Reading passage:
NVIDIA CORP · Meeting: June 24, 2026

Policy v1.2high confidenceView Filing ↗
For informational purposes only. This AI-generated analysis applies a published voting policy to publicly available proxy filings. It does not constitute investment advice, proxy voting advice, or a solicitation of any kind. AI analysis may be incomplete or inaccurate — always review the actual filing and make your own independent decision.

Directors FOR

10

Directors AGAINST

0

Say on Pay

FOR

Auditor

FOR

Director Elections

Election of Ten Directors

10 FOR
✓ FOR
Tench Coxe

Long-tenured director (since 1993) with deep venture capital and technology investment experience; NVDA's 3-year total shareholder return of +658% massively outperforms the disclosed peer group median of +120.4% by +537.6 percentage points, well above the 65-point threshold needed to trigger a concern; no overboarding, attendance, or independence issues identified.

✓ FOR
John O. Dabiri

Director since 2020 with strong technical and engineering credentials from Caltech; stock performance during his tenure is exceptional and far exceeds any underperformance threshold; no overboarding, attendance, or independence issues identified.

✓ FOR
Jen-Hsun Huang

NVIDIA's founder and CEO since 1993; as an executive director he is subject to the same TSR trigger as independent directors, but NVDA's +658% 3-year return beats the peer group median by +537.6 percentage points, clearing the 65-point threshold by a wide margin; two family members are employed by NVIDIA but neither reports to him, neither is an executive officer, and compensation was set without his involvement, so this does not rise to a disqualifying familial governance concern.

Data shown:

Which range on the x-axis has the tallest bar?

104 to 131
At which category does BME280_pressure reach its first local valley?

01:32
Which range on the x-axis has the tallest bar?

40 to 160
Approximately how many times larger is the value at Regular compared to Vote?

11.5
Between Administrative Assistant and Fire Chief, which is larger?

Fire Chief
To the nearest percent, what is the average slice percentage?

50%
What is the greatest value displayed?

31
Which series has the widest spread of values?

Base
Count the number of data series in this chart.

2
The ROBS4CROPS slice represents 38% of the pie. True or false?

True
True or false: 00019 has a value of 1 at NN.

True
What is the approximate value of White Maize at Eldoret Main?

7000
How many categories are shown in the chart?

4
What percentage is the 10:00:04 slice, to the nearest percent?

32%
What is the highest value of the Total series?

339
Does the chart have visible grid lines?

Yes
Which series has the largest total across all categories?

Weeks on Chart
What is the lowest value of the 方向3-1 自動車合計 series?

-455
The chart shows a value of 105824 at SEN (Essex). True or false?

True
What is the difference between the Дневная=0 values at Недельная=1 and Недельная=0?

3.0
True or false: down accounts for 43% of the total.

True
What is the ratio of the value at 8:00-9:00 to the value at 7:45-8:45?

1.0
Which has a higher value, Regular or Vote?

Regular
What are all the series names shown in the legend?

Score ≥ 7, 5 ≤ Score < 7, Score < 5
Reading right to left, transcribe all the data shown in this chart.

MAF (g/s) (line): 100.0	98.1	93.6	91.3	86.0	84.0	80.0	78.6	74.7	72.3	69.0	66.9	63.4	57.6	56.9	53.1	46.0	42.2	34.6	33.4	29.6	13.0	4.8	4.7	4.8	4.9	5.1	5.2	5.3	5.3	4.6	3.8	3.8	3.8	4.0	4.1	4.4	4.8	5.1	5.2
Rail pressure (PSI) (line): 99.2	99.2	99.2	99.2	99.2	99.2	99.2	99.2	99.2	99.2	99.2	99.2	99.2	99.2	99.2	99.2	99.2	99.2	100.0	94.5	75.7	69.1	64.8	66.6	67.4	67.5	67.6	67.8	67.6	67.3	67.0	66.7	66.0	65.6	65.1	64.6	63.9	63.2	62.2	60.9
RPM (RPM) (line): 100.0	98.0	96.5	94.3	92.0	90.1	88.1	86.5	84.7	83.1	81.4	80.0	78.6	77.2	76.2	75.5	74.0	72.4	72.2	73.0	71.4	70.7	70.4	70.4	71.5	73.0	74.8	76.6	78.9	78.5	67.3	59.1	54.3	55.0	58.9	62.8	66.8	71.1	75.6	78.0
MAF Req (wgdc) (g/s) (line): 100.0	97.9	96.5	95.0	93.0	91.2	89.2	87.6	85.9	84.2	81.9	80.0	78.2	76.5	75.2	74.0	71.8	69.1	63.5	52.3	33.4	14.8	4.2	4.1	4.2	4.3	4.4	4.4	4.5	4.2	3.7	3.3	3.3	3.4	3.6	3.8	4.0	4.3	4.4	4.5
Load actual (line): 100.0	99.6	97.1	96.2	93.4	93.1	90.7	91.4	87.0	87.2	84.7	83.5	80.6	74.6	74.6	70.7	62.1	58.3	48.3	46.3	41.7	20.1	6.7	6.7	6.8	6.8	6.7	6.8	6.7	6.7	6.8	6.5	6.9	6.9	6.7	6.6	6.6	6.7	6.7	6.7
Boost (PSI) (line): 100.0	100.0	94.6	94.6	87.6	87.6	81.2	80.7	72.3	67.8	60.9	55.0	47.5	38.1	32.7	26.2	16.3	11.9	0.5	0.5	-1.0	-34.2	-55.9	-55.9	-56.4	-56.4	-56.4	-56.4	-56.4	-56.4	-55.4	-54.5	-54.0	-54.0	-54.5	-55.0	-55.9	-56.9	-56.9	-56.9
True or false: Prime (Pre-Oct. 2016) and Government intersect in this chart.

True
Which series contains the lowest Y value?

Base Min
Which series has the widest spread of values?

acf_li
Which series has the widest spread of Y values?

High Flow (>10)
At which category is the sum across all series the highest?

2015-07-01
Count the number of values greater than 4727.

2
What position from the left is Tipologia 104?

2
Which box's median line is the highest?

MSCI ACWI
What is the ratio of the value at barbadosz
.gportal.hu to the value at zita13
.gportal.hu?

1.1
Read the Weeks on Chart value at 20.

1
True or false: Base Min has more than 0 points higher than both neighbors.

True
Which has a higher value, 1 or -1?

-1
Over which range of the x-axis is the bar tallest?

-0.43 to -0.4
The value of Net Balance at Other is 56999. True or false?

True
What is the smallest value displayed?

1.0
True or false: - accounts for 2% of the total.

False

Things to do:
1. In the NVIDIA proxy voting analysis, by how many percentage points does NVDA's 3-year total shareholder return beat the peer group median?
2. Resume the NVIDIA proxy voting analysis after its last sentence.

Results of the exercise:
1. By 537.6 percentage points.

2.
✓ FOR
Dawn Hudson

Director since 2013 with senior marketing and consumer brand leadership experience; NVDA's outperformance of its peer group is extraordinary and no TSR trigger applies; no overboarding, attendance, or independence issues identified.

✓ FOR
Harvey C. Jones

Long-tenured director (since 1993) with deep semiconductor and technology executive experience; NVDA's peer-relative TSR performance is exceptional and no underperformance trigger fires; no overboarding, attendance, or independence issues identified.

✓ FOR
Melissa B. Lora

Director since 2023 with senior finance and international operations experience; joined within 36 months so even if a trigger could theoretically apply, her tenure covers well under half any underperformance period (which does not exist here given NVDA's exceptional returns); holds one other public board seat (Conagra Brands), well within the four-board limit; no attendance or independence issues identified.

✓ FOR
Stephen C. Neal

Lead independent director since 2019 with extensive corporate governance and legal expertise; NVDA's TSR performance far exceeds any underperformance trigger during his tenure; no overboarding, attendance, or independence issues identified.

✓ FOR
A. Brooke Seawell

Director since 1997 with deep financial and technology company CFO experience; NVDA's extraordinary peer-relative TSR performance means no underperformance trigger applies; holds one other public board seat (Tenable Holdings), within the four-board limit; no attendance or independence issues identified.

✓ FOR
Aarti Shah

Director since 2020 with senior technology, data science, and digital transformation experience from Eli Lilly; NVDA's outperformance of its peer group is extraordinary and no TSR trigger applies; holds one other public board seat (Sandoz Group AG), within the four-board limit; the son of Dr. Shah is employed by NVIDIA but does not report to her, is not an executive officer, and compensation was set without her involvement, which is not a disqualifying familial governance concern.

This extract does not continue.